We shall undoubtedly have to face many political problems. Some of them will derive from commercial and professional interests, where they are touched, for example, by the generation of appropriate technology for health, by the adoption of drug policies aimed at providing essential drugs for all and establishing drug industries in developing countries, and by the preferential production of vaccines in certain countries on behalf of the region concerned. Most of all, there will be the political pressures deriving from any attempt to change a planning process from one that aims to meet the needs of a few into one that aims to meet the needs of all. . . .
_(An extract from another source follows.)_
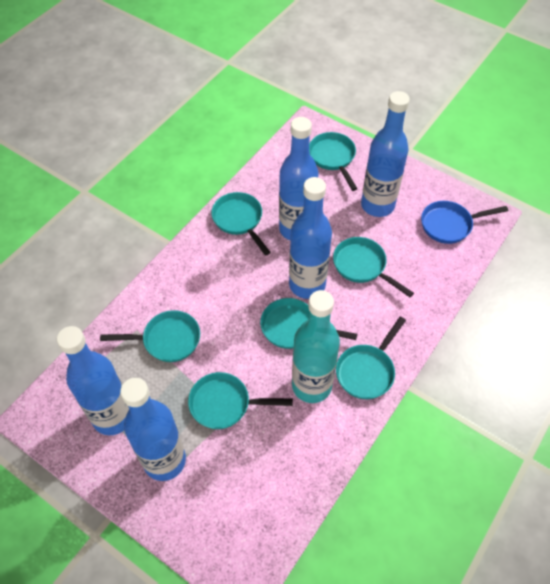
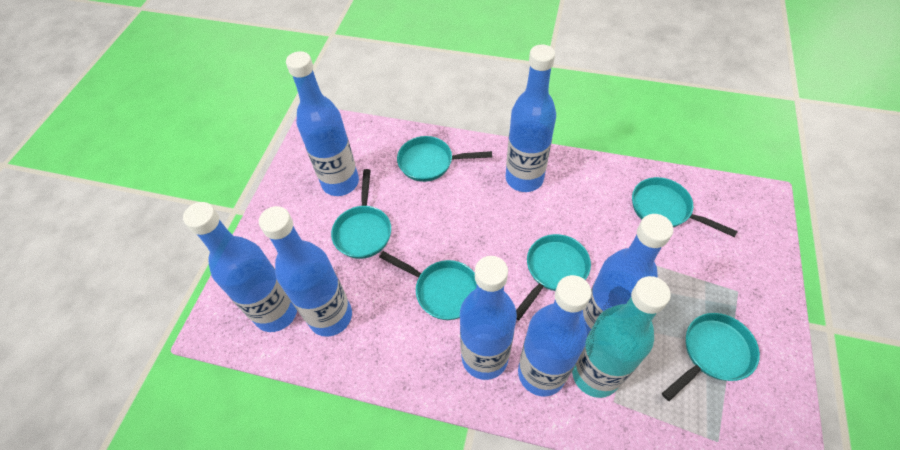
blue bottle: [57,326,129,435] [120,378,186,481] [279,117,319,240] [289,177,332,299] [361,91,410,217] = 5 -> [183,202,297,332] [259,206,352,337] [286,51,359,196] [460,256,517,380] [505,44,556,192] [518,275,591,396] [580,214,673,335] = 7
blue pan: [421,201,508,244] = 1 -> none = 0
turquoise pan: [100,310,200,362] [188,372,293,429] [211,192,271,256] [260,298,357,349] [309,132,358,191] [333,237,414,297] [336,317,406,399] = 7 -> [331,169,391,259] [379,251,477,320] [397,136,492,182] [516,234,591,320] [632,177,738,237] [662,313,760,401] = 6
IS “HEALTH 2000” REALISTIC?
How much will it cost? Are the costs exorbitant? Recent small-scale studies in developing countries have shown that considerable improvements in people’s health can take place for an extra expenditure of as little as 0.5–2% of the per capita gross national product—or what amounts to a few dollars a year. This is by any standard a reasonable cost—a hundredth of what is spent on health by people in many rich countries. So cost factors should not hinder governments when they consider their plans for meeting their commitment to the target of health for all by the year 2000. . . .
Change is coming and I am sure we shall succeed. We must succeed. The children of today, and those who have not yet been born but will comprise more than a third of the people living in the year 2000, will never forgive us if we do not.